##### TASK DATA #####
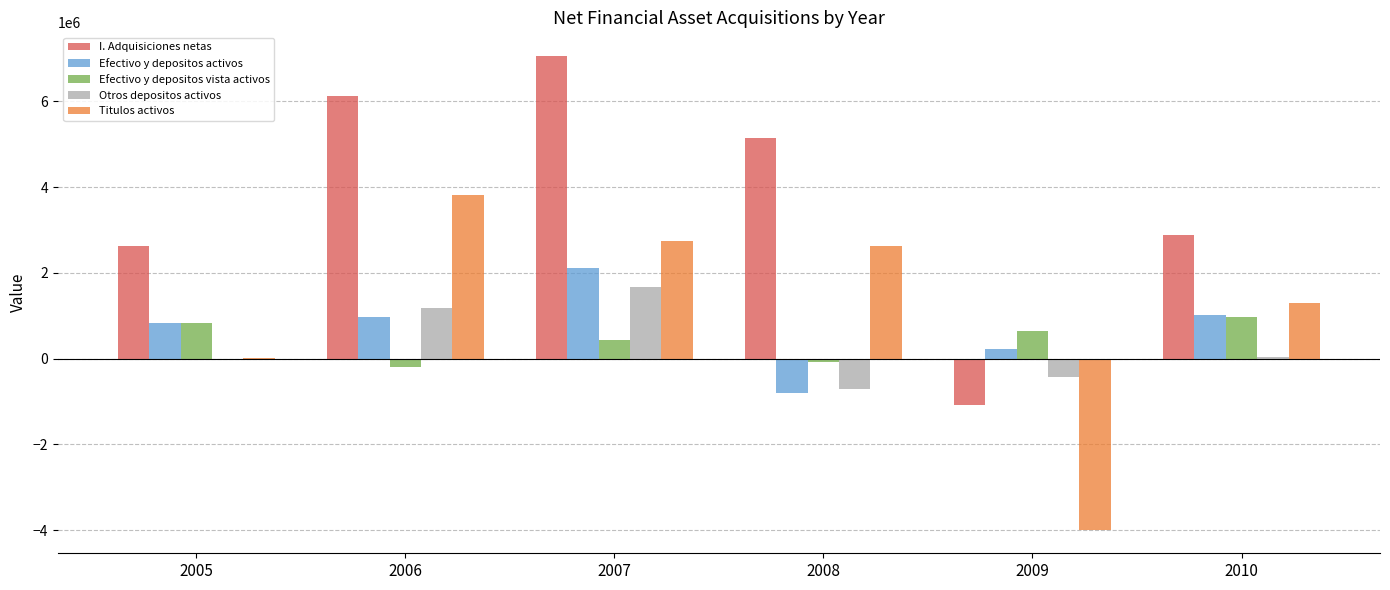

Are the bars grouped side by side (vs. stacked)?

Yes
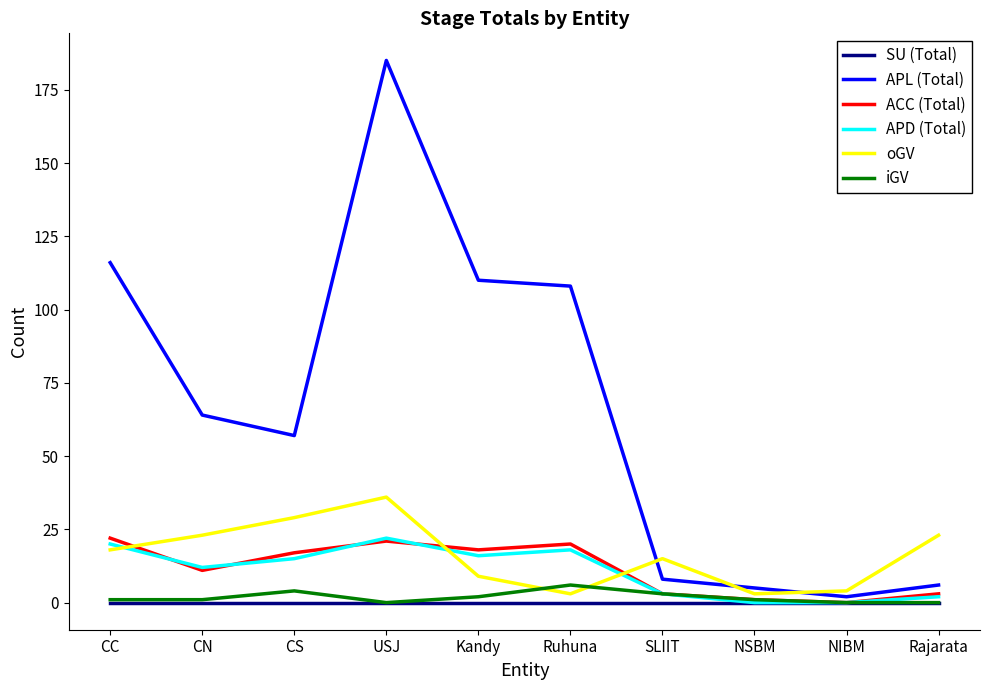

True or false: ACC (Total) and APL (Total) cross at least once.

False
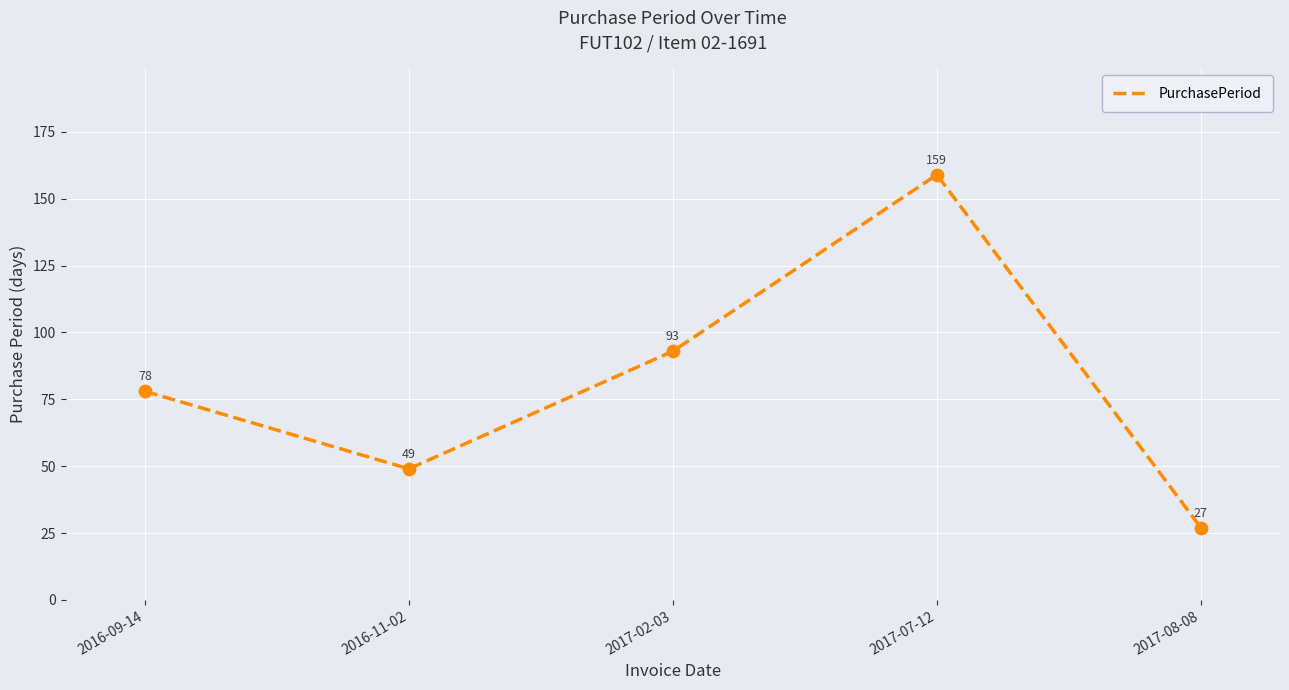

Between 2017-02-03 and 2017-07-12, which is larger?

2017-07-12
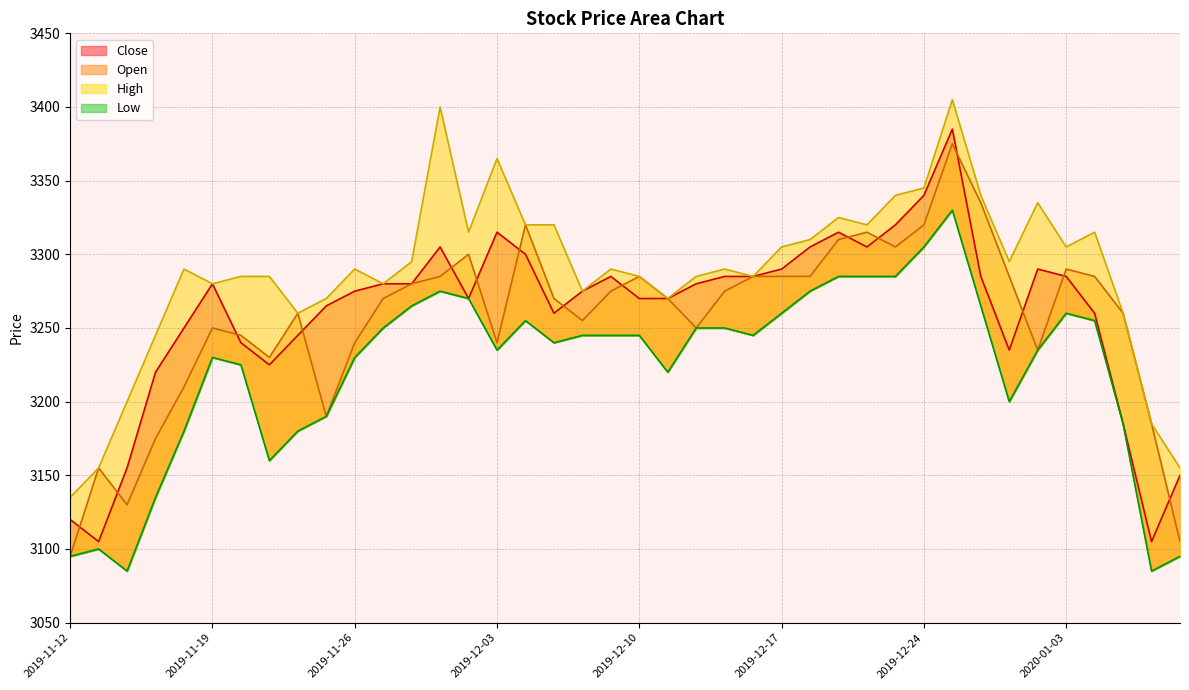

Which series has the largest range (max minus min)?

Close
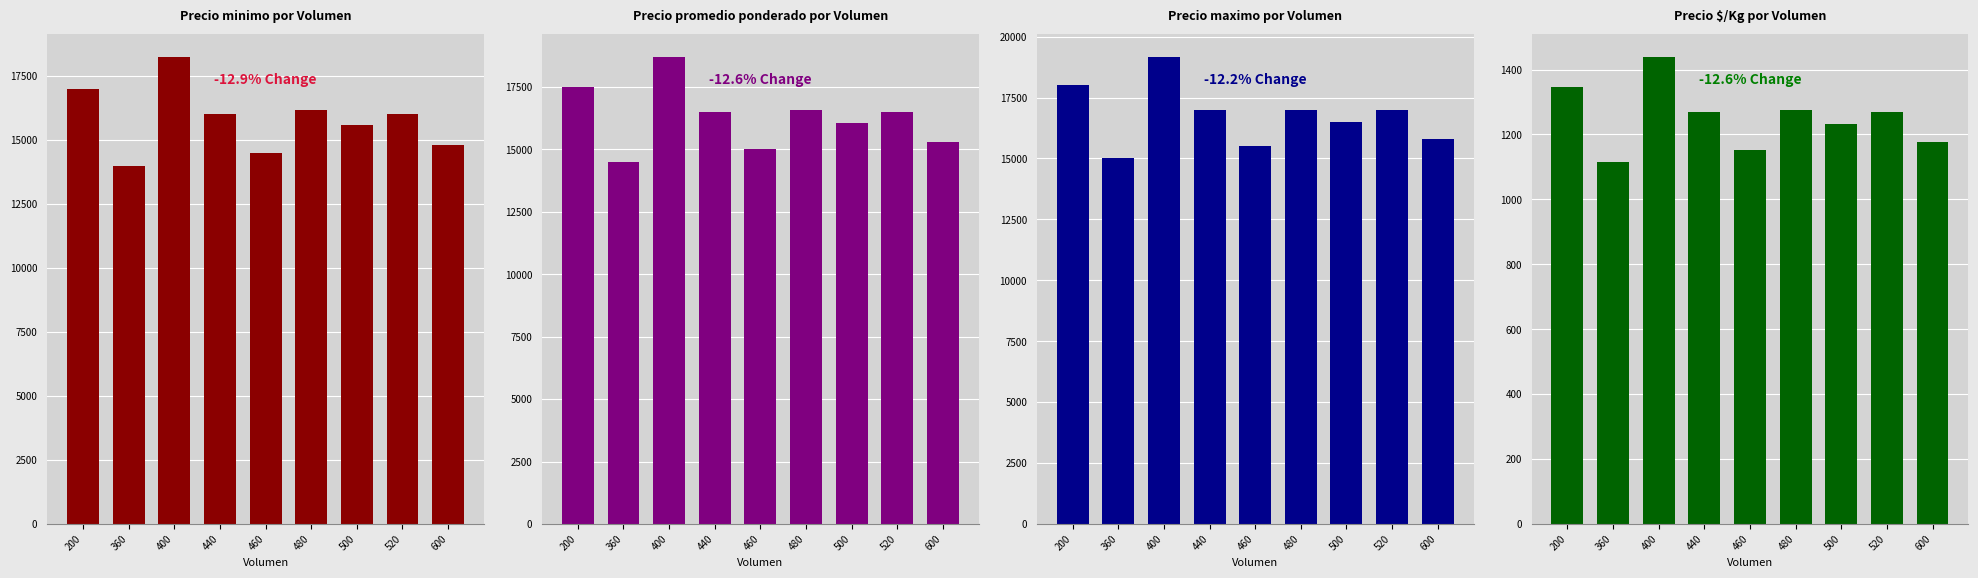

Reading right to left, what are all the values shown in this chart?

Precio minimo: 600=14800.0	520=16000.0	500=15583.3	480=16166.7	460=14500.0	440=16000.0	400=18250.0	360=14000.0	200=17000.0
Precio promedio ponderado: 600=15300.0	520=16500.0	500=16041.7	480=16583.3	460=15000.0	440=16500.0	400=18708.3	360=14500.0	200=17500.0
Precio maximo: 600=15800.0	520=17000.0	500=16500.0	480=17000.0	460=15500.0	440=17000.0	400=19166.7	360=15000.0	200=18000.0
Precio $/Kg: 600=1176.6	520=1269.0	500=1233.7	480=1275.5	460=1153.5	440=1269.0	400=1438.9	360=1115.0	200=1346.0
#####
Reproduce the records word for word, from the line containing "Which series has" through the end of the records, and leave out the pictures.

Which series has the largest range (max minus min)?

Close

Reading right to left, what are all the values shown in this chart?

Precio minimo: 600=14800.0	520=16000.0	500=15583.3	480=16166.7	460=14500.0	440=16000.0	400=18250.0	360=14000.0	200=17000.0
Precio promedio ponderado: 600=15300.0	520=16500.0	500=16041.7	480=16583.3	460=15000.0	440=16500.0	400=18708.3	360=14500.0	200=17500.0
Precio maximo: 600=15800.0	520=17000.0	500=16500.0	480=17000.0	460=15500.0	440=17000.0	400=19166.7	360=15000.0	200=18000.0
Precio $/Kg: 600=1176.6	520=1269.0	500=1233.7	480=1275.5	460=1153.5	440=1269.0	400=1438.9	360=1115.0	200=1346.0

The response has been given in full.